In a prenatal and postnatal development study in rats, dams were treated with transdermal selegiline at doses of 10, 30, and 75 mg/kg/day (8, 24, and 60 times the MRHD on a mg/m basis) on days 6 – 21 of gestation and days 1 – 21 of the lactation period. An increase in post-implantation loss was seen at the mid and high doses, and an increase in stillborn pups was seen at the high dose. Decreases in pup weight (throughout lactation and post-weaning periods) and survival (throughout lactation period), retarded pup physical development, and pup epididymal and testicular hypoplasia, were seen at the mid and high doses. Retarded neurobehavioral and sexual development was seen at all doses. Adverse effects on pup reproductive performance, as evidenced by decreases in implantations and litter size, were seen at the high dose. These findings suggest persistent effects on the offspring of treated dams. A no-effect dose was not established for developmental toxicity. In this study, concentrations of selegiline and its metabolites in milk were ~ 15 and 5 times, respectively, the concentrations in plasma, indicating that the pups were directly dosed during the lactation period.

There are no adequate and well-controlled studies in pregnant women.
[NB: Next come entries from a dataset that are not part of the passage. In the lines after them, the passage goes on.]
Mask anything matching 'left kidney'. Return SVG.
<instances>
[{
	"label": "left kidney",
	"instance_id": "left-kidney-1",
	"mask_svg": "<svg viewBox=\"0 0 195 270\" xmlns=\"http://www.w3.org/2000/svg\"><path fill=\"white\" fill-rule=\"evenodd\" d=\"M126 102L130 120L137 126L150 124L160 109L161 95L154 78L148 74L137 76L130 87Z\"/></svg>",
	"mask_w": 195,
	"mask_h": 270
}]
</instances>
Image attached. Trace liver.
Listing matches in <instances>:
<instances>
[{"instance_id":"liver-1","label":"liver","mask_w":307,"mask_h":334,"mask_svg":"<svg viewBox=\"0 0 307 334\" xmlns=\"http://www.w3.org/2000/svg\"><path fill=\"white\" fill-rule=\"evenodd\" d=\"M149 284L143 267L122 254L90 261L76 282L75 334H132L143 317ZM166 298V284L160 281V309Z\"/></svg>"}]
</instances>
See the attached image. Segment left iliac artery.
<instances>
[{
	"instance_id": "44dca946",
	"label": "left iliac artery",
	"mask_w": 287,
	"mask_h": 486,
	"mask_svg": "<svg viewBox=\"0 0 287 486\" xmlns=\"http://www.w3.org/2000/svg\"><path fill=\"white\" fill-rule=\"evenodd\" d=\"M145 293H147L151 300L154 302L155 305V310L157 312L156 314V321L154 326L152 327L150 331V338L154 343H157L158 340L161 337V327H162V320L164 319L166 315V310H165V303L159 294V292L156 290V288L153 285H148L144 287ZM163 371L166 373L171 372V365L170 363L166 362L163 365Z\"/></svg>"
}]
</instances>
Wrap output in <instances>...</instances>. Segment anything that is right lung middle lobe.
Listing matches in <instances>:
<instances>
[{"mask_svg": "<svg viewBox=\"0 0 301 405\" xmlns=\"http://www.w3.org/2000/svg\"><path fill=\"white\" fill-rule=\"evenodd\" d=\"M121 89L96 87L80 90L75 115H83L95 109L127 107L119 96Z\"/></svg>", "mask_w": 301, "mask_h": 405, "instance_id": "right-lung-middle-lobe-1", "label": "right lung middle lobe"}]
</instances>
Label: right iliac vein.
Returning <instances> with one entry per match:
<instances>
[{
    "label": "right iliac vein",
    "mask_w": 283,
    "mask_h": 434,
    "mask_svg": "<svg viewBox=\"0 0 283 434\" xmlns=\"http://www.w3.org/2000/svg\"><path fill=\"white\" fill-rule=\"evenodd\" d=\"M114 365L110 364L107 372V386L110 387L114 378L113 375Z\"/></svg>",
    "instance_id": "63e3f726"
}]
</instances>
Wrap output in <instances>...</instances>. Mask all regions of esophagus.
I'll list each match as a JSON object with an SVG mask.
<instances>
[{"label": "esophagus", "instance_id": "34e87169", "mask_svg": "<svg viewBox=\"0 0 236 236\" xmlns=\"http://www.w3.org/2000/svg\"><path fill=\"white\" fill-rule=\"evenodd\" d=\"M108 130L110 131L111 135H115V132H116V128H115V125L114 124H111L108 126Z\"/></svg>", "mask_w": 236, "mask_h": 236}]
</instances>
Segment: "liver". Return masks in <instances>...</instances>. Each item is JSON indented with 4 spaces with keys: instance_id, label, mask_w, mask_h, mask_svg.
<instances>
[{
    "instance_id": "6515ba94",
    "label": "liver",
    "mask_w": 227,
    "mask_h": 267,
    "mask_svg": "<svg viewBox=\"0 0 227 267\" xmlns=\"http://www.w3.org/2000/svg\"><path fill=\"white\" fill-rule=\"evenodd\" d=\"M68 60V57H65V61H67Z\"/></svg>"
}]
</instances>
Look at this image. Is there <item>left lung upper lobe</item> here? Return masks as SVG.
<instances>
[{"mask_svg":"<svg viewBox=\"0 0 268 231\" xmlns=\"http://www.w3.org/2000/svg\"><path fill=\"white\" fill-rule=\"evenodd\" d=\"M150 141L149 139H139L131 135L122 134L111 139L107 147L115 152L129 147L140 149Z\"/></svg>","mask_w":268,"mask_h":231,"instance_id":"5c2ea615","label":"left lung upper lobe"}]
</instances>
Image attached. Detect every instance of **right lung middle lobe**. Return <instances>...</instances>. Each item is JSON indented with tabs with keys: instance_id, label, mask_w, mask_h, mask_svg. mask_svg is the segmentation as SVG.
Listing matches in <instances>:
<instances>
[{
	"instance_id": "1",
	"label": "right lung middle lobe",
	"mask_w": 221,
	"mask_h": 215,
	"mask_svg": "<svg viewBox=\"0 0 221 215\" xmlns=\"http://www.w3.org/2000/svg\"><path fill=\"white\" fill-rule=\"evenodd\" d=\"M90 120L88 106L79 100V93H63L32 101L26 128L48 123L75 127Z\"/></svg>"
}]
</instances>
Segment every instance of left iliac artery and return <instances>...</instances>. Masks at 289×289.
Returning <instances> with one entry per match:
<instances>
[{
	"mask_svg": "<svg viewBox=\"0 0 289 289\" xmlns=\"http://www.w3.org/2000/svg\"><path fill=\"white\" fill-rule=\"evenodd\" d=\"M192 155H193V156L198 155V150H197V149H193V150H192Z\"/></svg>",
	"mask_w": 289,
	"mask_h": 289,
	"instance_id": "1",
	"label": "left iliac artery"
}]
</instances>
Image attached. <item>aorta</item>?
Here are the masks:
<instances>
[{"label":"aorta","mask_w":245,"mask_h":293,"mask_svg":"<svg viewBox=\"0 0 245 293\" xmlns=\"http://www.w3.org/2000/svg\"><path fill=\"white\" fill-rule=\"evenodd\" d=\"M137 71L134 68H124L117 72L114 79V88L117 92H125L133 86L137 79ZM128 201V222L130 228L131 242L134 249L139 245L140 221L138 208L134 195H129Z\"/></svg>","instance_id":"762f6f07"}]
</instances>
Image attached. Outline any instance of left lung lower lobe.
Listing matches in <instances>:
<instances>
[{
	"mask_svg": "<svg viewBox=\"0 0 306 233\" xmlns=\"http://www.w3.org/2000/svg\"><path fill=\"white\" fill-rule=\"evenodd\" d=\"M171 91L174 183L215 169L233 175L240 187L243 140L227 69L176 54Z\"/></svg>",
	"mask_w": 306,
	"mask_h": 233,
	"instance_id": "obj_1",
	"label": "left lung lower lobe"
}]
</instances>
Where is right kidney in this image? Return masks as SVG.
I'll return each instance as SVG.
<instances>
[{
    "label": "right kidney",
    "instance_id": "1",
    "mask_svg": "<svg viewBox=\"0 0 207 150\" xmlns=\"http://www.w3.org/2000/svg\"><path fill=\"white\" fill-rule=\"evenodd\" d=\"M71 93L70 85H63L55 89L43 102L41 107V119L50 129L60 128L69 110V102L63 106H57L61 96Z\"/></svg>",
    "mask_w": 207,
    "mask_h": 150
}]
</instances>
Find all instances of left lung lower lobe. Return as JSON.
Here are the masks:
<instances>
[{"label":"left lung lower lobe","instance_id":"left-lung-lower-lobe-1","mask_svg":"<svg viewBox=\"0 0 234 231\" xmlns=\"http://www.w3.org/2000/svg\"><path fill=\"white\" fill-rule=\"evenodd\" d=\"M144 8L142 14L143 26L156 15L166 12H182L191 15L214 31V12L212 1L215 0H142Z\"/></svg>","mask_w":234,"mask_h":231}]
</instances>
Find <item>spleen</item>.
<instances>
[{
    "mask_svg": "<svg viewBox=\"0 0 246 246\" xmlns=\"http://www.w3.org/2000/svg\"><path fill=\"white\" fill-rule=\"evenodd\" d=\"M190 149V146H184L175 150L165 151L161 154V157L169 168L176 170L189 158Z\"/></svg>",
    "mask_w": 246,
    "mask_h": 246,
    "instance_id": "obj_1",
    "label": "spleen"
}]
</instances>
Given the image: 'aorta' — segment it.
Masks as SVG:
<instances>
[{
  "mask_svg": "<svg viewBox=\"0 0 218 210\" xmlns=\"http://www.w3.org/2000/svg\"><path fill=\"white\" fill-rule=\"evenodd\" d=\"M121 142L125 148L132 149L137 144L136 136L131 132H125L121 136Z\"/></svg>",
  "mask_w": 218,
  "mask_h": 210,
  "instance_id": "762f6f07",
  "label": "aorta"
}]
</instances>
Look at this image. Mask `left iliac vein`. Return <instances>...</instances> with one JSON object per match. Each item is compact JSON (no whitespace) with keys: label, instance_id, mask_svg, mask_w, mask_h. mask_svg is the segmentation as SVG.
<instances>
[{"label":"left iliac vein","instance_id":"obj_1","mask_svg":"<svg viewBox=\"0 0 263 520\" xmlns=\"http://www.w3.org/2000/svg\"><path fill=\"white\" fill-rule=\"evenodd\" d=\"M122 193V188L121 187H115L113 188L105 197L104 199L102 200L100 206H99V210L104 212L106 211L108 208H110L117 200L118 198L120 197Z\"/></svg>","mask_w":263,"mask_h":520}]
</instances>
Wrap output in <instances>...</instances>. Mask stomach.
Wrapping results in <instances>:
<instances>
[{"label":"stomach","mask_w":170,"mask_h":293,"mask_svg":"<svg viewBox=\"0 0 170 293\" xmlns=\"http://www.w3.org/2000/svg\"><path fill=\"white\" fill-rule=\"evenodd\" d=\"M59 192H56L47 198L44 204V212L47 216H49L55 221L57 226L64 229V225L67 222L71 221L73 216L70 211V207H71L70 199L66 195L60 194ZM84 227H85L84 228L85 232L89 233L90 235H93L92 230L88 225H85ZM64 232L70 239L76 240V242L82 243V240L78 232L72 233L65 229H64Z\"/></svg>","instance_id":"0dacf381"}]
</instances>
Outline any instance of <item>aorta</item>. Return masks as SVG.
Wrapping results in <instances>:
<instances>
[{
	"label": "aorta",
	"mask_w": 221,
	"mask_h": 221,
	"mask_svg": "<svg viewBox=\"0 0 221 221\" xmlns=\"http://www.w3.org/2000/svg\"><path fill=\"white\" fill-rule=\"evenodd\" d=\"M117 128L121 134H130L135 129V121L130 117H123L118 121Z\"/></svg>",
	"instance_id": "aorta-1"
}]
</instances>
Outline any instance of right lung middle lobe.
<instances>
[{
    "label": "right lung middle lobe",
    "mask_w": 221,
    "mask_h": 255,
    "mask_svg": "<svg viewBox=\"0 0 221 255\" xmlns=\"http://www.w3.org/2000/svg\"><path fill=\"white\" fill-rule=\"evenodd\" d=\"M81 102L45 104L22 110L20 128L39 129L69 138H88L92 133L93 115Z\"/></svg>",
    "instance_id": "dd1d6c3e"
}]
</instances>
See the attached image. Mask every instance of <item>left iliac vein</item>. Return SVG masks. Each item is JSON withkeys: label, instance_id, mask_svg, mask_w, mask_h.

EMSAM should be used during pregnancy only if the potential benefit justifies the potential risk to the fetus.

Labor and Delivery
The effect of EMSAM on labor and delivery in humans is unknown.

Nursing Mothers
In a prenatal and postnatal study of transdermal selegiline in rats, selegiline and metabolites were excreted into the milk of lactating rats. The levels of selegiline and metabolites in milk were approximately 15 and 5 times, respectively, steady-state levels of selegiline and metabolites in maternal plasma. It is not known whether this drug is excreted in human milk. Because many drugs are excreted in human milk, caution should be exercised administering EMSAM to a nursing mother.

Pediatric Use
Safety and effectiveness in the pediatric population have not been established (see BOX WARNINGand WARNINGS, Clinical Wors ening and Suicide Risk).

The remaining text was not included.